Mirtazapine (ORG 3770, Remeron®) is a non-selective α₂-adrenoceptor antagonist with antidepressant activity in major depression. The aim of the present study was to assess, using an in vivo electrophysiological paradigm, the effect of long-term treatment with mirtazapine on pre- and postsynaptic α₂-adrenoceptors and on 5-HT neurotransmission in male Sprague-Dawley rats. A 21-day treatment with mirtazapine (5 mg/kg/day, s.c., using osmotic minipumps) increased the spontaneous firing activity of locus coeruleus noradrenaline (NA) neurons. Their firing activity was back to normal 48 h after removing the minipump. However, this treatment did not modify the dose-response curve of the suppressant effect of the α₂-adrenoceptor agonist clonidine on the firing activity of NA neurons. The spontaneous firing activity of dorsal raphe 5-HT neurons was also markedly increased in mirtazapine-treated rats, and was back to normal 48 h after removing of the minipump. The dose-response curve of the suppressant effect of clonidine on the firing activity of 5-HT neurons was altered in mirtazapine-treated rats. Furthermore, it was further shifted to the left after a 48-h washout. Long-term mirtazapine treatment did not modify the suppressant effects of microiontophoretically-applied NA and 5-HT on the firing activity of CA₃ dorsal hippocampus pyramidal neurons. However, this mirtazapine treatment antagonized both the enhancing effect of a low dose (10 μg/kg, i.v.) and the reducing effect of a high dose (100 μg/kg, i.v.) of the α₂-adrenoceptor agonist clonidine on the effectiveness of the electrical stimulation of the ascending 5-HT pathway in suppressing the firing activity of dorsal hippocampus CA₃ pyramidal neurons. After a 48-h washout, only the effect of the high dose of clonidine was attenuated, suggesting a desensitization of the terminal α₂-adrenergic heteroreceptor, but not of the terminal α₂-adrenergic autoreceptor.
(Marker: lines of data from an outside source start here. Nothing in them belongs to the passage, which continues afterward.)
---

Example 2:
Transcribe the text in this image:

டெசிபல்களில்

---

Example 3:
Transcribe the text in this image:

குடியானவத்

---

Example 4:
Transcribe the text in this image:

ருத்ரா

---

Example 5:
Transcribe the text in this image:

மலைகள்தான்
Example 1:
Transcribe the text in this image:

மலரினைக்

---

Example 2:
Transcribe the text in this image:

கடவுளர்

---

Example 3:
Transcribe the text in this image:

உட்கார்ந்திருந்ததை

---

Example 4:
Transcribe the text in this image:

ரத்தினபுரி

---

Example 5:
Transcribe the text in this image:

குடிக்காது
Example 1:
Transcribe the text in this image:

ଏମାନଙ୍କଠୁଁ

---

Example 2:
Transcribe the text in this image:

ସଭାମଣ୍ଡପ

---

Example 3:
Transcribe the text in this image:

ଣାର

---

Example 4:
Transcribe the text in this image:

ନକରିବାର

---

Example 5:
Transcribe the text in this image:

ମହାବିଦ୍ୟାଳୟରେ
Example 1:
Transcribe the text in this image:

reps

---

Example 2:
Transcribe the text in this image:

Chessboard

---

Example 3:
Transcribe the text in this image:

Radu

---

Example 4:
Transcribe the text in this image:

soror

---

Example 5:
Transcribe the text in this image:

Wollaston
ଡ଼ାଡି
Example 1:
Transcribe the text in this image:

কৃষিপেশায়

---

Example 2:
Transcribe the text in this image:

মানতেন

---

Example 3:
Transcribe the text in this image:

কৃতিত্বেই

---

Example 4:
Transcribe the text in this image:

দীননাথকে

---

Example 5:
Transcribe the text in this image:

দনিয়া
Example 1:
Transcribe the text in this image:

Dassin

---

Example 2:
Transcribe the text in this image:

The decrease in the effectiveness of the stimulation upon increasing its frequency from 1 to 5 Hz (due to the activation of terminal 5-HT autoreceptors) was unaltered after the long-term mirtazapine treatment. In conclusion, the tonic activation of postsynaptic 5-HT receptors is enhanced by a 21-day treatment with mirtazapine, as a result of a sustained increase in 5-HT neuron firing activity in the presence of decreased function of α₂-adrenergic heteroreceptors located on 5-HT terminals in the dorsal hippocampus.